*** Data listing ***

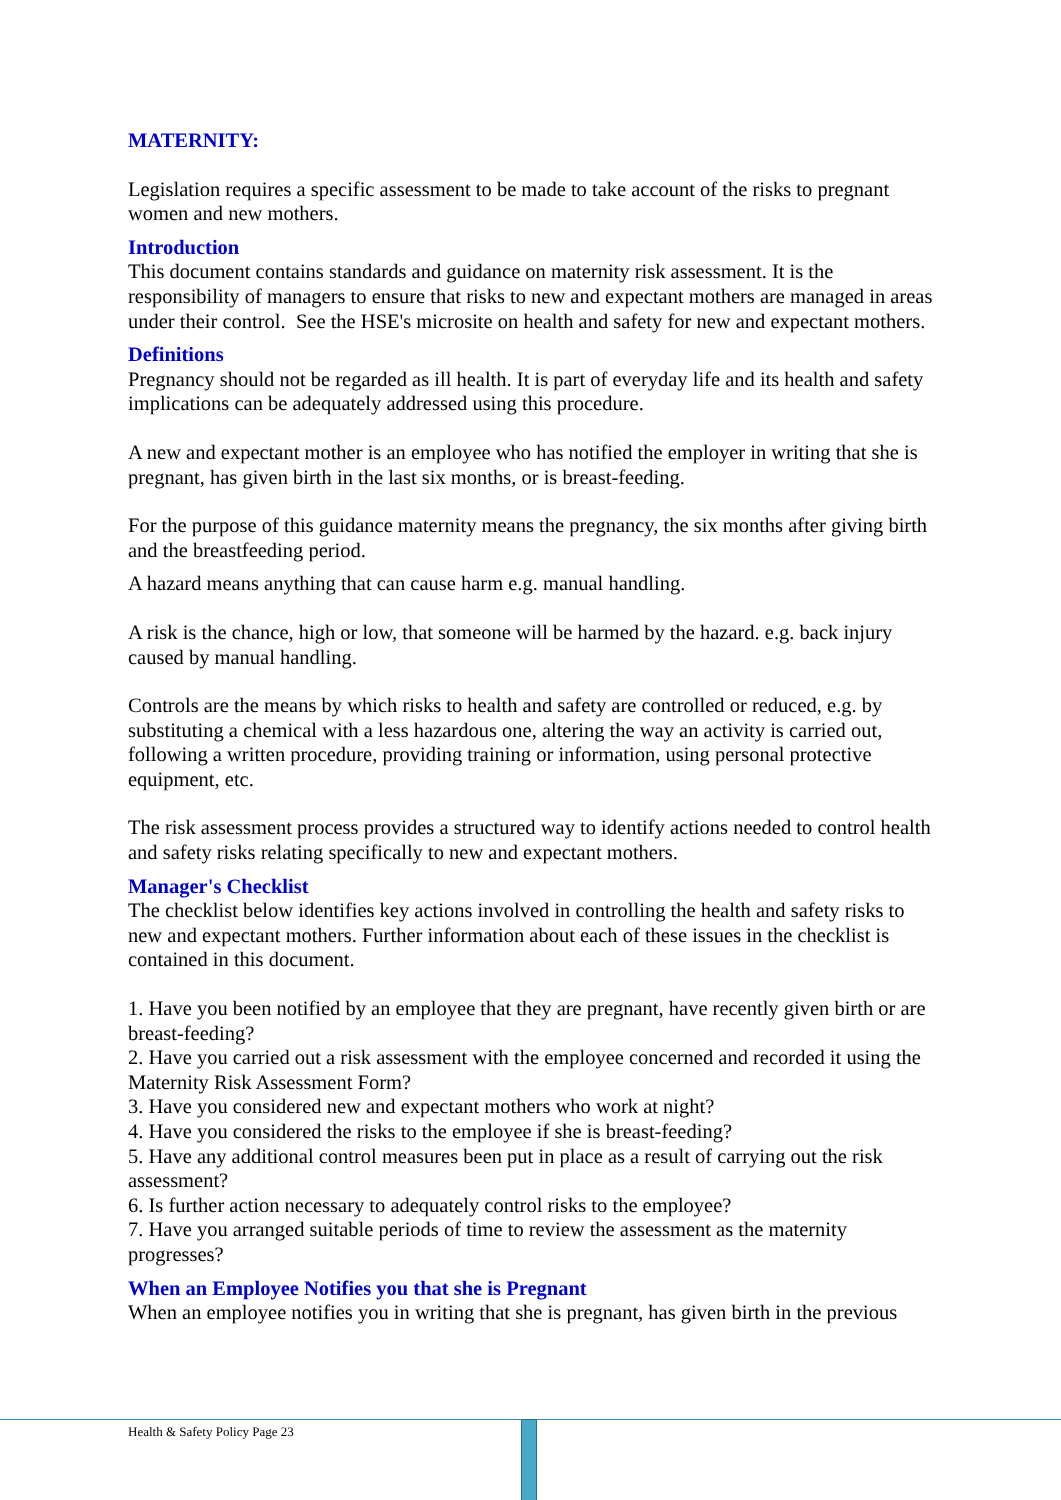MATERNITY:
Legislation requires a specific assessment to be made to take account of the risks to pregnant women and new mothers.
Introduction
This document contains standards and guidance on maternity risk assessment. It is the responsibility of managers to ensure that risks to new and expectant mothers are managed in areas under their control. See the HSE's microsite on health and safety for new and expectant mothers.
Definitions
Pregnancy should not be regarded as ill health. It is part of everyday life and its health and safety implications can be adequately addressed using this procedure.
A new and expectant mother is an employee who has notified the employer in writing that she is pregnant, has given birth in the last six months, or is breast-feeding.
For the purpose of this guidance maternity means the pregnancy, the six months after giving birth and the breastfeeding period.
A hazard means anything that can cause harm e.g. manual handling.
A risk is the chance, high or low, that someone will be harmed by the hazard. e.g. back injury caused by manual handling.
Controls are the means by which risks to health and safety are controlled or reduced, e.g. by substituting a chemical with a less hazardous one, altering the way an activity is carried out, following a written procedure, providing training or information, using personal protective equipment, etc.
The risk assessment process provides a structured way to identify actions needed to control health and safety risks relating specifically to new and expectant mothers.
Manager's Checklist
The checklist below identifies key actions involved in controlling the health and safety risks to new and expectant mothers. Further information about each of these issues in the checklist is contained in this document.
1. Have you been notified by an employee that they are pregnant, have recently given birth or are breast-feeding?
2. Have you carried out a risk assessment with the employee concerned and recorded it using the Maternity Risk Assessment Form?
3. Have you considered new and expectant mothers who work at night?
4. Have you considered the risks to the employee if she is breast-feeding?
5. Have any additional control measures been put in place as a result of carrying out the risk assessment?
6. Is further action necessary to adequately control risks to the employee?
7. Have you arranged suitable periods of time to review the assessment as the maternity progresses?
When an Employee Notifies you that she is Pregnant
When an employee notifies you in writing that she is pregnant, has given birth in the previous
Health & Safety Policy Page 23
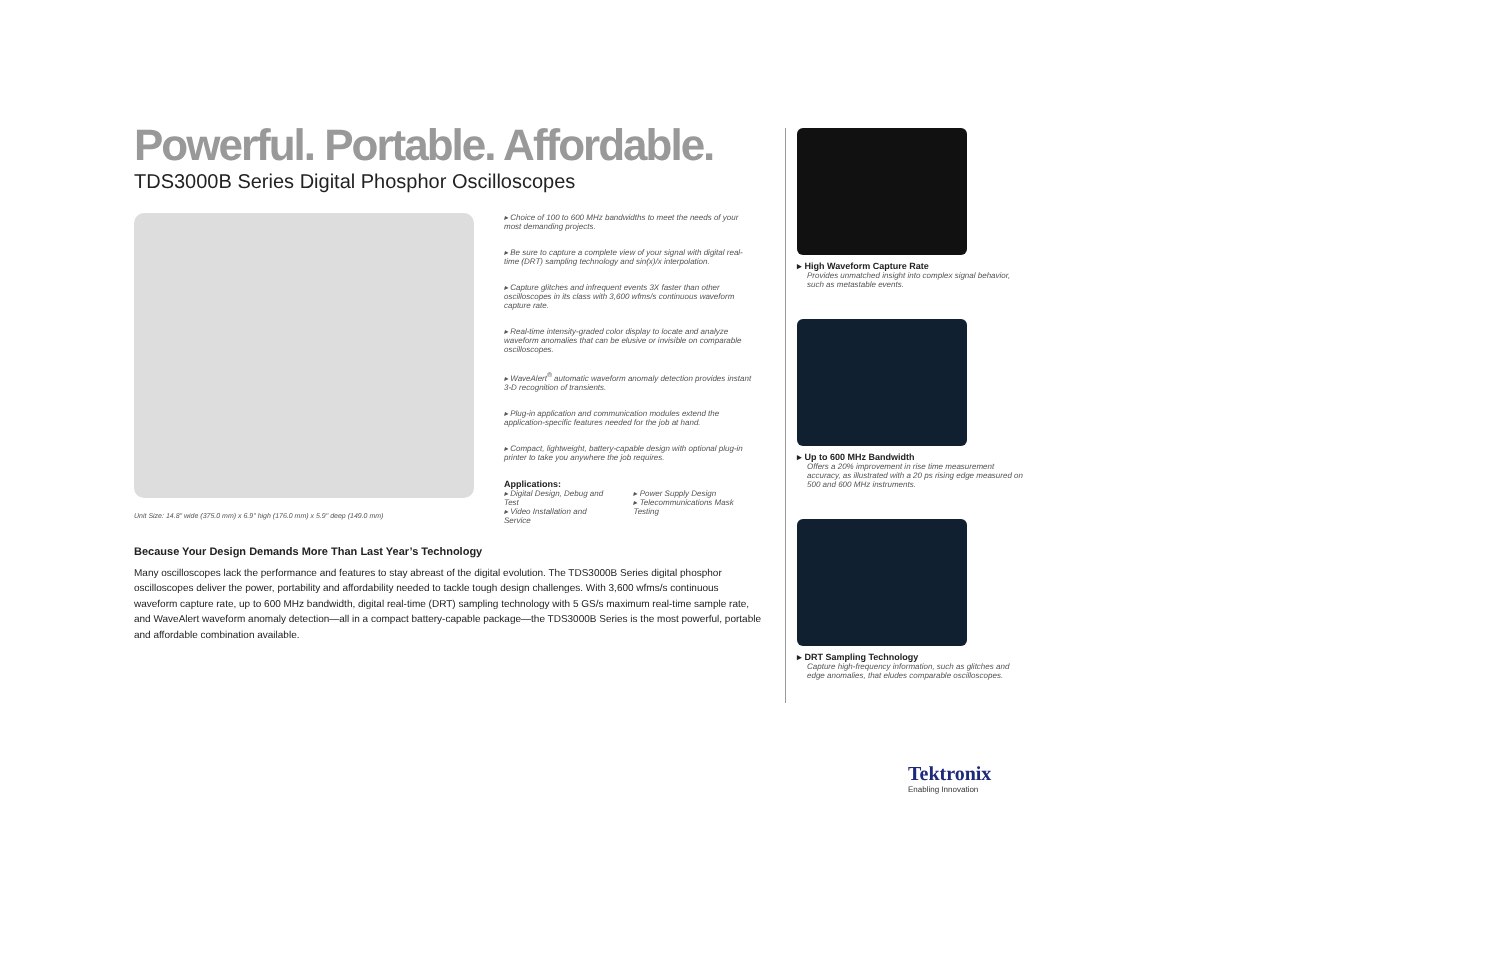Powerful. Portable. Affordable.
TDS3000B Series Digital Phosphor Oscilloscopes
Unit Size: 14.8" wide (375.0 mm) x 6.9" high (176.0 mm) x 5.9" deep (149.0 mm)
▸ Choice of 100 to 600 MHz bandwidths to meet the needs of your most demanding projects.
▸ Be sure to capture a complete view of your signal with digital real-time (DRT) sampling technology and sin(x)/x interpolation.
▸ Capture glitches and infrequent events 3X faster than other oscilloscopes in its class with 3,600 wfms/s continuous waveform capture rate.
▸ Real-time intensity-graded color display to locate and analyze waveform anomalies that can be elusive or invisible on comparable oscilloscopes.
▸ WaveAlert<sup>®</sup> automatic waveform anomaly detection provides instant 3-D recognition of transients.
▸ Plug-in application and communication modules extend the application-specific features needed for the job at hand.
▸ Compact, lightweight, battery-capable design with optional plug-in printer to take you anywhere the job requires.
Applications:
▸ Digital Design, Debug and Test
▸ Video Installation and Service ▸ Power Supply Design
▸ Telecommunications Mask Testing
Because Your Design Demands More Than Last Year’s Technology
Many oscilloscopes lack the performance and features to stay abreast of the digital evolution. The TDS3000B Series digital phosphor oscilloscopes deliver the power, portability and affordability needed to tackle tough design challenges. With 3,600 wfms/s continuous waveform capture rate, up to 600 MHz bandwidth, digital real-time (DRT) sampling technology with 5 GS/s maximum real-time sample rate, and WaveAlert waveform anomaly detection—all in a compact battery-capable package—the TDS3000B Series is the most powerful, portable and affordable combination available.
▸ High Waveform Capture Rate
Provides unmatched insight into complex signal behavior, such as metastable events.
▸ Up to 600 MHz Bandwidth
Offers a 20% improvement in rise time measurement accuracy, as illustrated with a 20 ps rising edge measured on 500 and 600 MHz instruments.
▸ DRT Sampling Technology
Capture high-frequency information, such as glitches and edge anomalies, that eludes comparable oscilloscopes.
Tektronix
Enabling Innovation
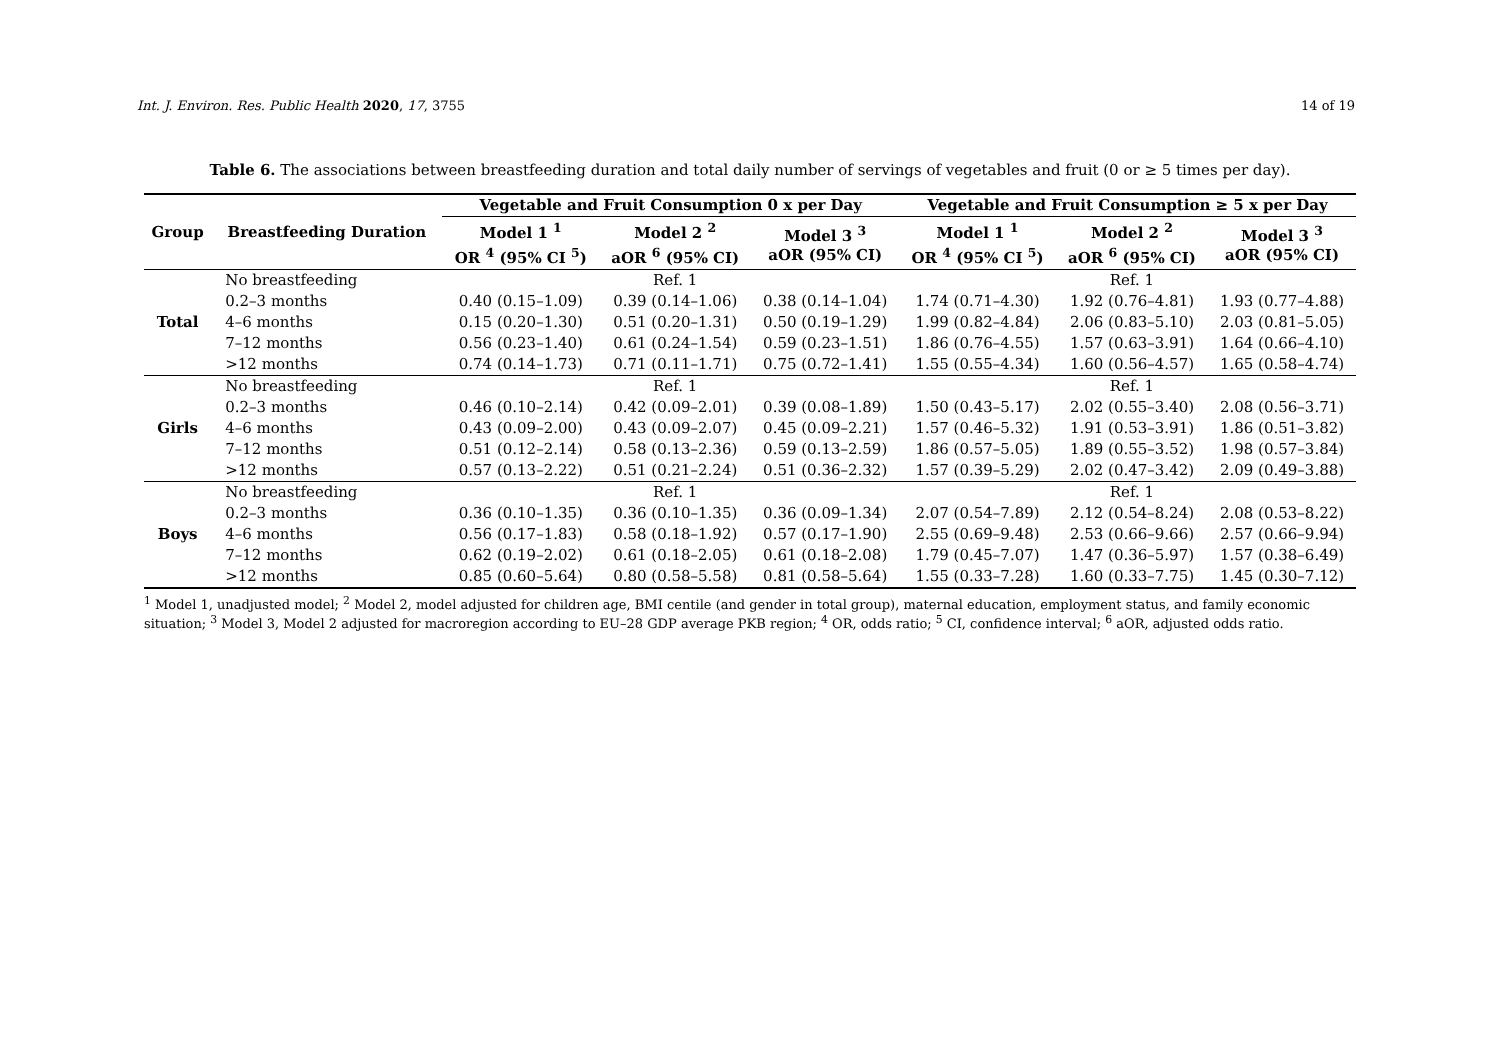Int. J. Environ. Res. Public Health 2020, 17, 3755 14 of 19
Table 6. The associations between breastfeeding duration and total daily number of servings of vegetables and fruit (0 or ≥ 5 times per day).
| Group | Breastfeeding Duration | Vegetable and Fruit Consumption 0 x per Day | | | Vegetable and Fruit Consumption ≥ 5 x per Day | | |
| --- | --- | --- | --- | --- | --- | --- | --- |
| | | Model 1 <sup>1</sup> OR <sup>4</sup> (95% CI <sup>5</sup>) | Model 2 <sup>2</sup> aOR <sup>6</sup> (95% CI) | Model 3 <sup>3</sup> aOR (95% CI) | Model 1 <sup>1</sup> OR <sup>4</sup> (95% CI <sup>5</sup>) | Model 2 <sup>2</sup> aOR <sup>6</sup> (95% CI) | Model 3 <sup>3</sup> aOR (95% CI) |
| Total | No breastfeeding | | Ref. 1 | | | Ref. 1 | |
| | 0.2–3 months | 0.40 (0.15–1.09) | 0.39 (0.14–1.06) | 0.38 (0.14–1.04) | 1.74 (0.71–4.30) | 1.92 (0.76–4.81) | 1.93 (0.77–4.88) |
| | 4–6 months | 0.15 (0.20–1.30) | 0.51 (0.20–1.31) | 0.50 (0.19–1.29) | 1.99 (0.82–4.84) | 2.06 (0.83–5.10) | 2.03 (0.81–5.05) |
| | 7–12 months | 0.56 (0.23–1.40) | 0.61 (0.24–1.54) | 0.59 (0.23–1.51) | 1.86 (0.76–4.55) | 1.57 (0.63–3.91) | 1.64 (0.66–4.10) |
| | >12 months | 0.74 (0.14–1.73) | 0.71 (0.11–1.71) | 0.75 (0.72–1.41) | 1.55 (0.55–4.34) | 1.60 (0.56–4.57) | 1.65 (0.58–4.74) |
| Girls | No breastfeeding | | Ref. 1 | | | Ref. 1 | |
| | 0.2–3 months | 0.46 (0.10–2.14) | 0.42 (0.09–2.01) | 0.39 (0.08–1.89) | 1.50 (0.43–5.17) | 2.02 (0.55–3.40) | 2.08 (0.56–3.71) |
| | 4–6 months | 0.43 (0.09–2.00) | 0.43 (0.09–2.07) | 0.45 (0.09–2.21) | 1.57 (0.46–5.32) | 1.91 (0.53–3.91) | 1.86 (0.51–3.82) |
| | 7–12 months | 0.51 (0.12–2.14) | 0.58 (0.13–2.36) | 0.59 (0.13–2.59) | 1.86 (0.57–5.05) | 1.89 (0.55–3.52) | 1.98 (0.57–3.84) |
| | >12 months | 0.57 (0.13–2.22) | 0.51 (0.21–2.24) | 0.51 (0.36–2.32) | 1.57 (0.39–5.29) | 2.02 (0.47–3.42) | 2.09 (0.49–3.88) |
| Boys | No breastfeeding | | Ref. 1 | | | Ref. 1 | |
| | 0.2–3 months | 0.36 (0.10–1.35) | 0.36 (0.10–1.35) | 0.36 (0.09–1.34) | 2.07 (0.54–7.89) | 2.12 (0.54–8.24) | 2.08 (0.53–8.22) |
| | 4–6 months | 0.56 (0.17–1.83) | 0.58 (0.18–1.92) | 0.57 (0.17–1.90) | 2.55 (0.69–9.48) | 2.53 (0.66–9.66) | 2.57 (0.66–9.94) |
| | 7–12 months | 0.62 (0.19–2.02) | 0.61 (0.18–2.05) | 0.61 (0.18–2.08) | 1.79 (0.45–7.07) | 1.47 (0.36–5.97) | 1.57 (0.38–6.49) |
| | >12 months | 0.85 (0.60–5.64) | 0.80 (0.58–5.58) | 0.81 (0.58–5.64) | 1.55 (0.33–7.28) | 1.60 (0.33–7.75) | 1.45 (0.30–7.12) |
<sup>1</sup> Model 1, unadjusted model; <sup>2</sup> Model 2, model adjusted for children age, BMI centile (and gender in total group), maternal education, employment status, and family economic situation; <sup>3</sup> Model 3, Model 2 adjusted for macroregion according to EU–28 GDP average PKB region; <sup>4</sup> OR, odds ratio; <sup>5</sup> CI, confidence interval; <sup>6</sup> aOR, adjusted odds ratio.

*** End of Data listing ***

■ **Try it**
Search the records for the string "writing" and report each line that has it.

■ **Reply to the exercise**
A new and expectant mother is an employee who has notified the employer in writing that she is pregnant, has given birth in the last six months, or is breast-feeding.
When an employee notifies you in writing that she is pregnant, has given birth in the previous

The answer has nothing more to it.